Limitations & Future Work¶

Reliance on closed-source models for training data generation limits reproducibility.
Adaptive pooling is a hand-crafted compression scheme that does not adapt to scene content.
A maximum of 256 frames per video limits support for very long videos (e.g., feature-length films).
Audio modality fusion is not explored.
The compression rate is fixed at inference time, and content-aware dynamic compression has not been investigated.
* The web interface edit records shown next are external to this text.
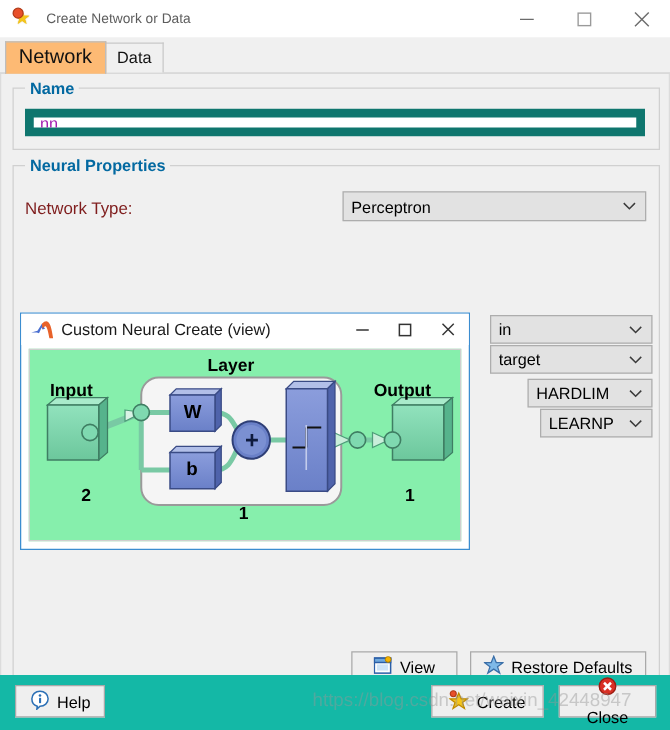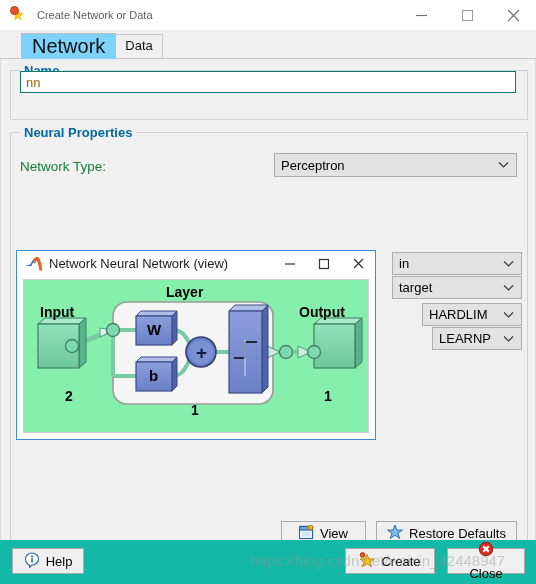--- a/index.html
+++ b/index.html
@@ -68,28 +68,27 @@
     background: #f0f0f0;
     border: 1px solid #c8c8c8;
     border-bottom: none;
     padding: 3px 9px 4px 9px;
     font-size: 13px;
     color: #111;
     margin-right: -1px;
     line-height: 16px;
   }
   .tab.active {
-    background: #7dd3fc;
+    background: #fdba74;
     border-color: #bdbdbd;
-    font-size: 20px;
+    font-size: 16px;
     padding: 4px 10px 5px 10px;
     position: relative;
     z-index: 3;
     margin-bottom: -1px;
-    margin-left: 17px;
   }
 
   
   .content {
     position: absolute;
     left: 0; top: 59px; right: 0; bottom: 44px;
     background: #f0f0f0;
   }
 
   .groupbox {
@@ -105,37 +104,37 @@
     color: #0369a1;
     font-weight: bold;
     font-size: 13px;
     white-space: nowrap;
   }
 
   
   #name-group { left: 10px; top: 11px; width: 516px; height: 48px; }
   .name-input {
     position: absolute;
-    left: 9px; top: 0;
+    left: 9px; top: 16px;
     width: 496px; height: 22px;
-    border: 1px solid #0f766e;
+    border: 7px solid #0f766e;
     background: #fff;
     font-family: "Liberation Sans", sans-serif;
     font-size: 13px;
-    color: #a16207;
+    color: #a21caf;
     padding: 0 5px;
     box-sizing: border-box;
     outline: none;
   }
 
   
   #props-group { left: 10px; top: 73px; width: 516px; height: 425px; }
   .label-nettype {
     position: absolute; left: 9px; top: 26px;
-    font-size: 13.5px; color: #15803d;
+    font-size: 13.5px; color: #7f1d1d;
   }
   .combo {
     border: 1px solid #adadad;
     background: #e2e2e2;
     box-sizing: border-box;
     display: flex;
     align-items: center;
     padding-left: 6px;
     font-size: 13px;
     color: #000;
@@ -347,21 +346,21 @@
     </div>
 
     <div id="view-window">
       <div class="vw-titlebar">
         <span class="matlab-icon">
           <svg width="19" height="16" viewBox="0 0 19 16">
             <path d="M1,10 L6,8.5 L9.5,3 L12,7 L10,7.6 L9.3,6 L7.2,10.5 L5.5,10 Z" fill="#4a6fd0"></path>
             <path d="M9.5,3 C11.5,1 13,0.5 14.5,1.5 C16.5,3 17.5,8 18.5,14.5 L15.5,14.5 C14.5,9 13.5,5.5 12.6,5 C11.9,4.7 11,5.6 10,7 Z" fill="#e8622a"></path>
           </svg>
         </span>
-        <span class="vw-title">Network Neural Network (view)</span>
+        <span class="vw-title">Custom Neural Create (view)</span>
         <span class="vw-controls">
           <span class="vwc">
             <svg width="12" height="12" viewBox="0 0 12 12">
                 <line x1="1" y1="6" x2="11" y2="6" stroke="#333" stroke-width="1.2"></line>
               </svg>
           </span>
           <span class="vwc">
             <svg width="12" height="12" viewBox="0 0 12 12">
                 <rect x="1.5" y="1.5" width="9" height="9" fill="none" stroke="#333" stroke-width="1.2"></rect>
               </svg>

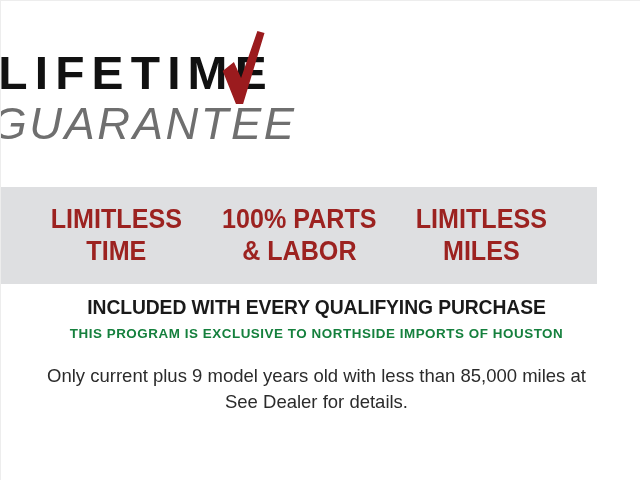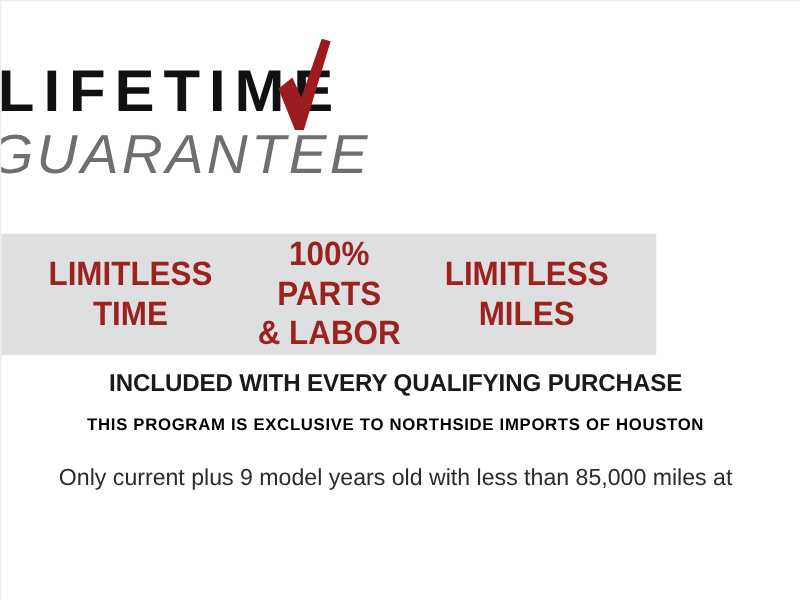--- a/index.html
+++ b/index.html
@@ -56,21 +56,21 @@
     letter-spacing: 2.5px;
     color: #6f6f6f;
     transform: scaleX(1.03);
   }
 
   
   .band {
     position: absolute;
     top: 186px;
     left: 0;
-    width: 524px;
+    width: 596px;
     height: 97px;
     background: #dedfe1;
     display: flex;
     align-items: center;
     justify-content: space-between;
     box-sizing: border-box;
     padding: 0 24px;
   }
   .band-col {
     flex: 1 1 0;
@@ -97,27 +97,27 @@
   .headline {
     font-family: "Liberation Sans", sans-serif;
     font-weight: bold;
     font-size: 19.5px;
     line-height: 1.1;
     letter-spacing: -0.1px;
     color: #1a1a1a;
     transform: scaleX(0.99);
   }
   .subhead {
-    margin-top: 15px;
+    margin-top: 9px;
     font-family: "Liberation Sans", sans-serif;
     font-weight: bold;
     font-size: 13.4px;
     line-height: 1.1;
     letter-spacing: 0.55px;
-    color: #000000;
+    color: #15803d;
   }
   .fineprint {
     margin-top: 21px;
     font-family: "Liberation Sans", sans-serif;
     font-weight: normal;
     font-size: 18.5px;
     line-height: 1.42;
     color: #2b2b2b;
     padding: 0 21px;
   }
@@ -151,16 +151,17 @@
       <span>LIMITLESS</span>
       <span class="l2">MILES</span>
     </div>
   </div>
 
   <div class="lower">
     <div class="headline">INCLUDED WITH EVERY QUALIFYING PURCHASE</div>
     <div class="subhead">THIS PROGRAM IS EXCLUSIVE TO NORTHSIDE IMPORTS OF HOUSTON</div>
     <div class="fineprint">
       <span class="fp-line">Only current plus 9 model years old with less than 85,000 miles at</span>
+      <span class="fp-line">See Dealer for details.</span>
     </div>
   </div>
 
 </div>
 
 </body></html>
Shares the same training paradigm as LLaVA-OneVision but extends it more deeply in the video direction.
The dynamic token concept can be transferred to domains requiring large token counts, such as 3D point clouds and medical imaging.
The synthetic data engineering methodology offers broadly applicable guidance: deduplication → filtering → multi-task prompt design.

Rating¶

Novelty: ⭐⭐⭐ The architectural design is relatively straightforward; the primary contributions lie in the dataset and engineering.
Experimental Thoroughness: ⭐⭐⭐⭐⭐ Covers open-ended, multiple-choice, and zero-shot multi-image tasks with comprehensive ablation studies.
Writing Quality: ⭐⭐⭐⭐ Clear structure with detailed comparative analysis.
Value: ⭐⭐⭐⭐ Highly practical, providing a complete training recipe for VideoLLMs.